* [DOCUMENT TEXT]:

# Heater Controller/Thermostat recommendations?



## mark546 (Sep 12, 2013)

I ended up buying the finnex max300. You would need two. One for each heater. Although I really wanted a digital display. It's super easy to set up and adjust. Accuracy is within 0.5 degrees Fahrenheit. I've checked with two different thermometers.


----------



## PlantedRich (Jul 21, 2010)

WaterLife said:


> Can anyone recommend any heater controller/thermostat that is reliable, accurate, but still decently priced ($20-50)?
> Looking to incorporate one as a safety measure to keep from frying my fish and plants.
> 
> I am looking for it to handle at least a 600watt load (x2 300w heaters). 800w is better though, and more is better yet.
> ...


Some more info may help. The controllers that I use work like this. They can often be used for heating or cooling, so you choose which you want, for us that is heat, and then I set a temperature to not exceed. Then I set a slewing value. In my case I set is to about 2 degrees. (Power on at 76 or below, off at 78?) When the temperature drops below the high limit, the controller will let the heater have power. At that point the thermostat on the heater controls the temperature. As long as the temperature stays below the high limit I've set, the controller continues to provide power to the heater. If the heater should fail, the temperature will likely go high and reach the upper limit set on the controller. The controller then shuts off power to the heater.

* [DATASET ROWS]:
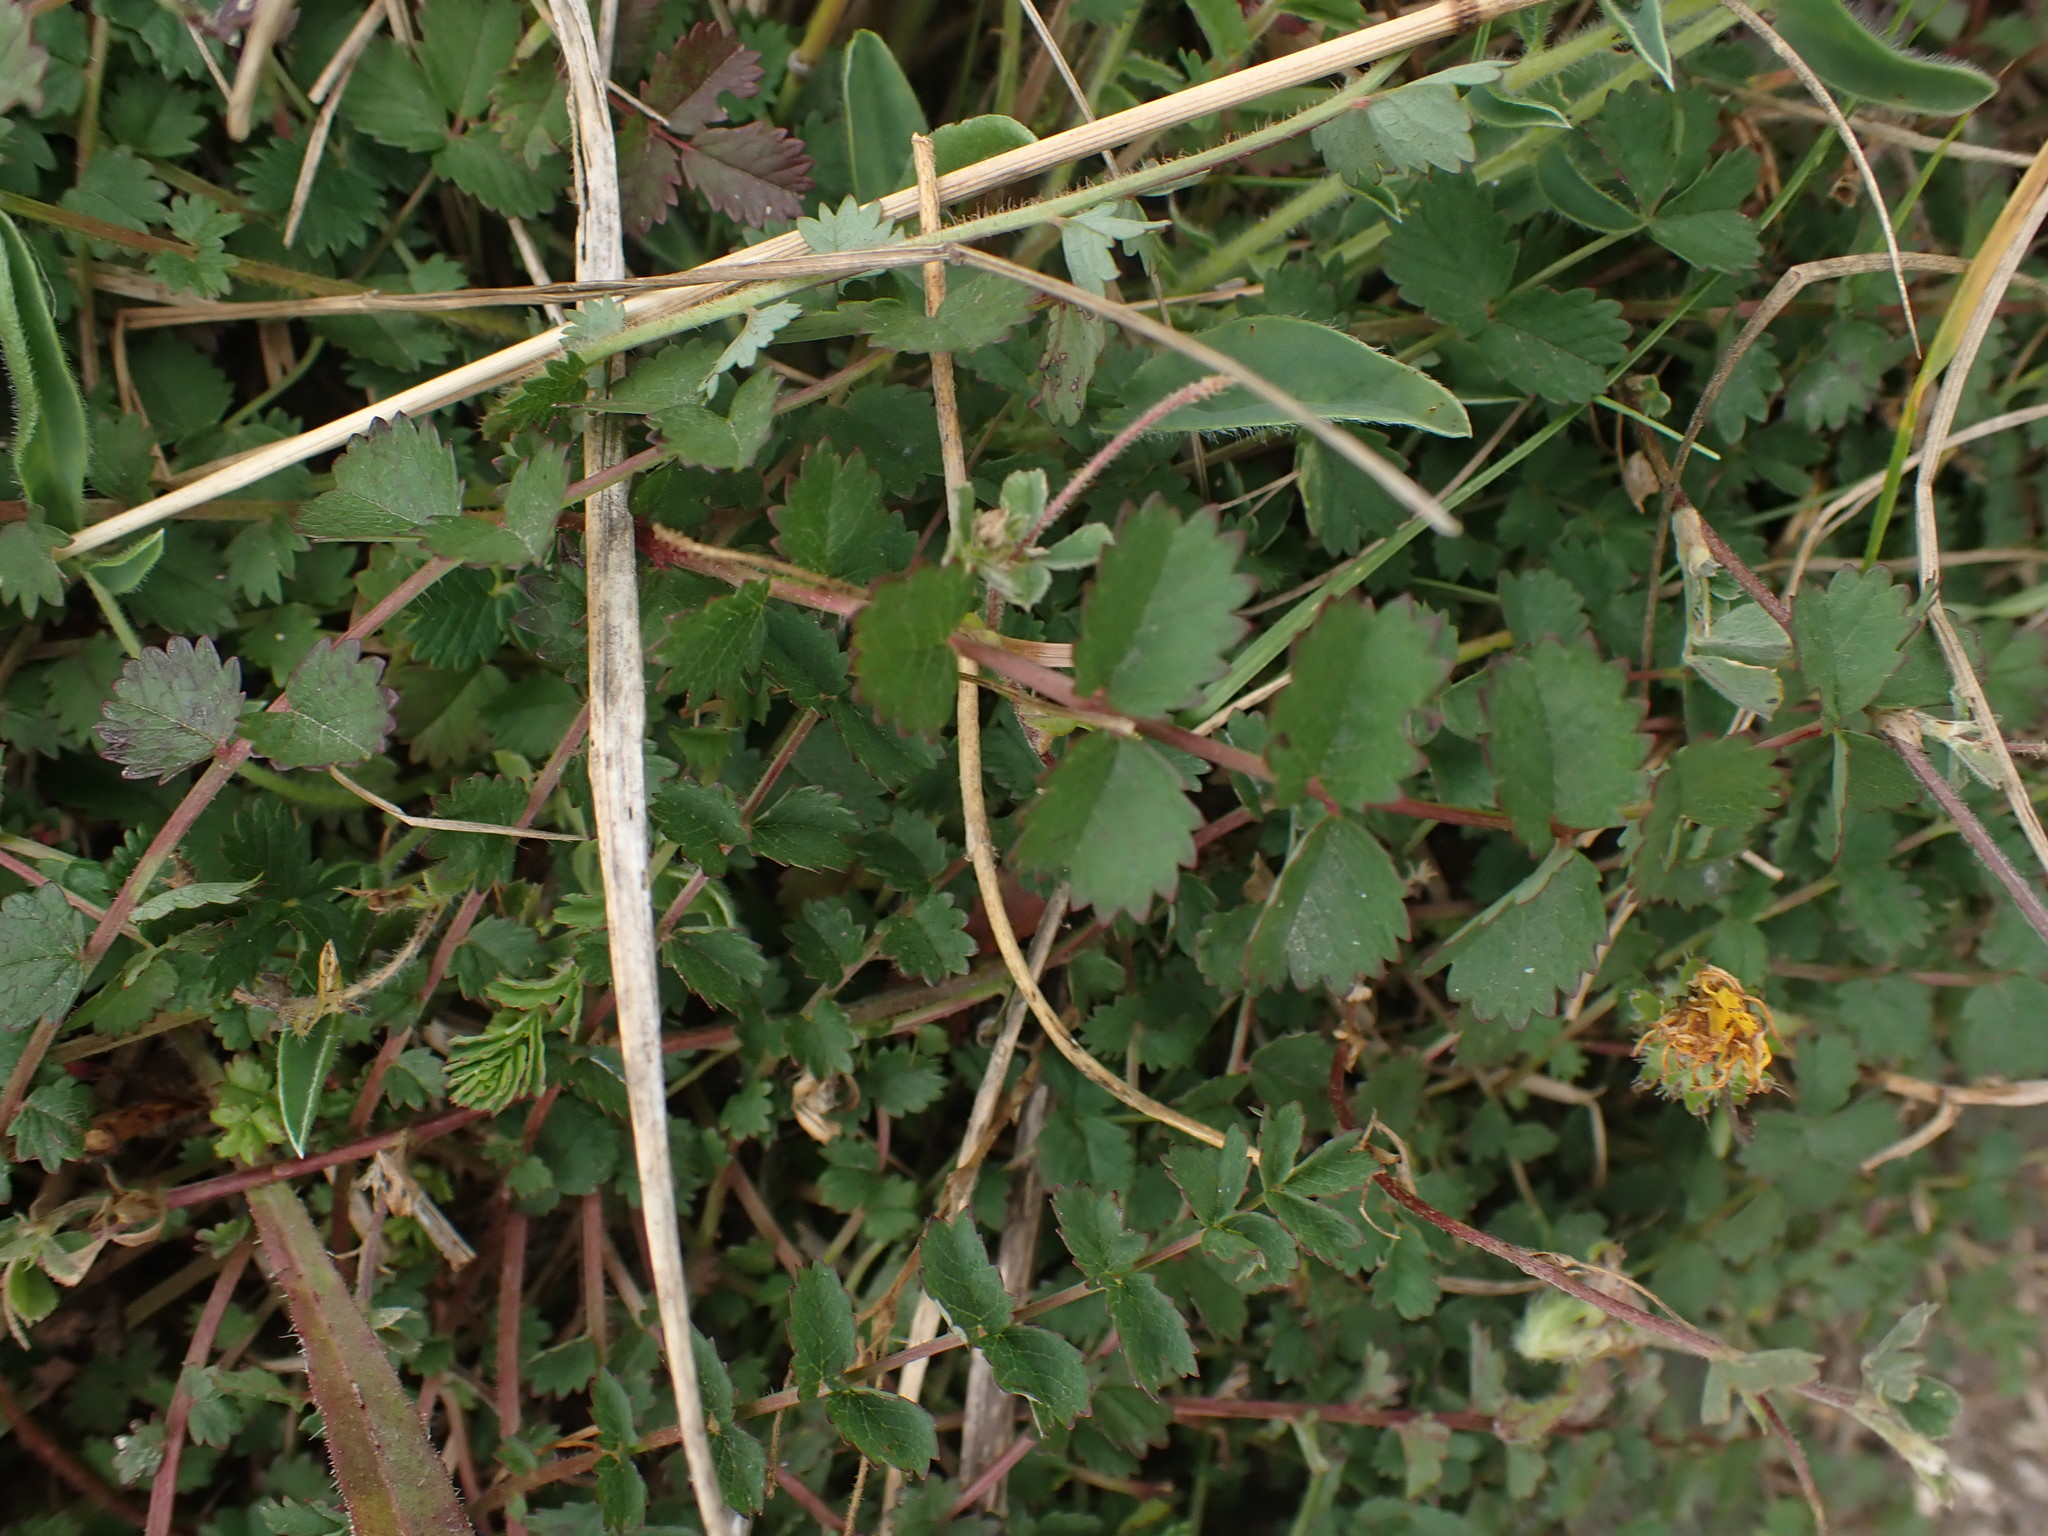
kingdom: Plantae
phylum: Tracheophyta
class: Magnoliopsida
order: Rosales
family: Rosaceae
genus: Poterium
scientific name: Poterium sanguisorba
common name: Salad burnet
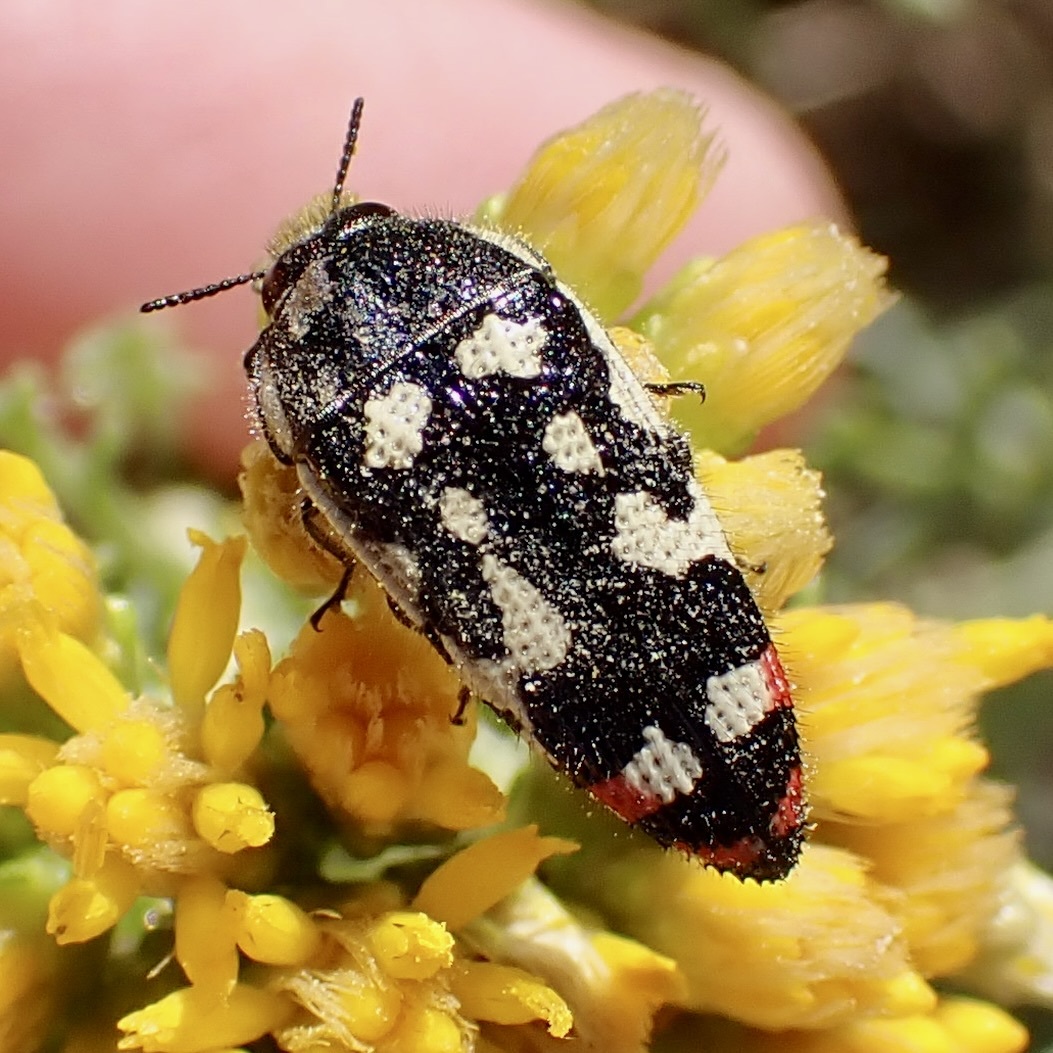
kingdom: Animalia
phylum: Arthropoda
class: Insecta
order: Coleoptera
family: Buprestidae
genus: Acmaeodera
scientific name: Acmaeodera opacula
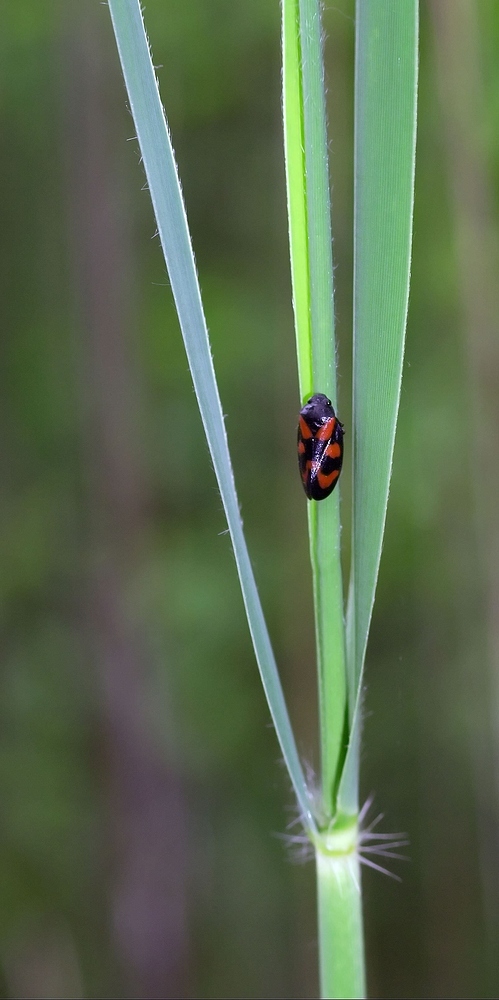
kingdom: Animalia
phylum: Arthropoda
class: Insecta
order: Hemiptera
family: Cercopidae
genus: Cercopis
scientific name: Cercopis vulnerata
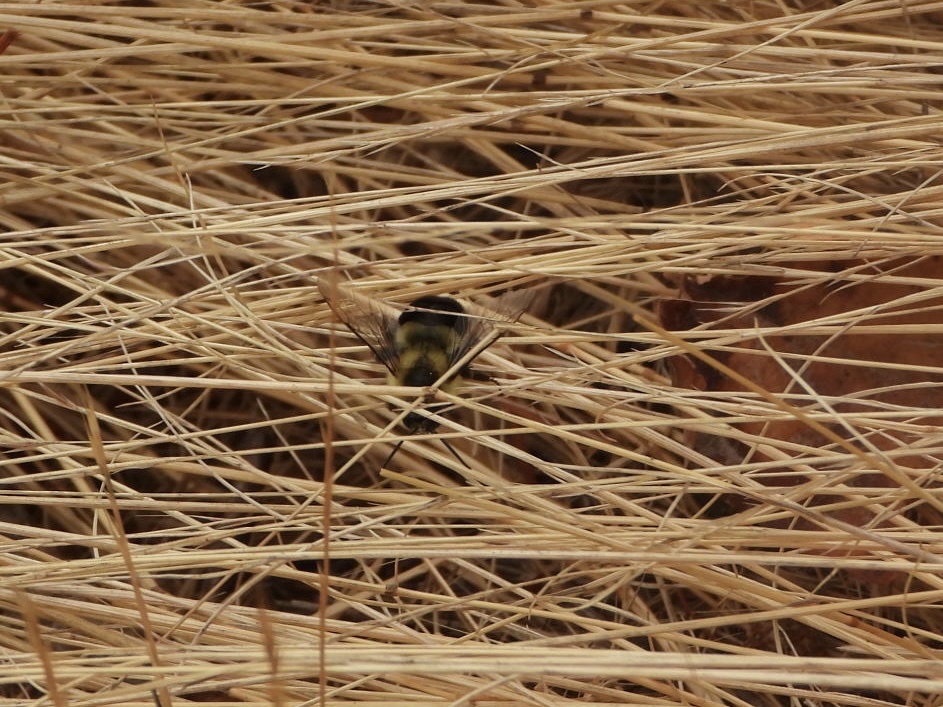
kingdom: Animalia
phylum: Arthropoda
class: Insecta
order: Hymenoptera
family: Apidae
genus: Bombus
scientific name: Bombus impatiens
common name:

* [EXERCISE SET]:
1. Answer these from the heater controller thread:
(a) Which controller did mark546 end up buying?
(b) What price range did WaterLife want a controller to fall in?
(c) About how many degrees does PlantedRich set the slewing value to?
2. In the listing, copy out the lines starting with the line that contains "genus: Acmaeodera" and going on through the end of the listing. Leave out the pictures.

* [OUTPUTS]:
1.
(a) The finnex max300.
(b) $20-50.
(c) About 2 degrees.

2.
genus: Acmaeodera
scientific name: Acmaeodera opacula
kingdom: Animalia
phylum: Arthropoda
class: Insecta
order: Hemiptera
family: Cercopidae
genus: Cercopis
scientific name: Cercopis vulnerata
kingdom: Animalia
phylum: Arthropoda
class: Insecta
order: Hymenoptera
family: Apidae
genus: Bombus
scientific name: Bombus impatiens
common name:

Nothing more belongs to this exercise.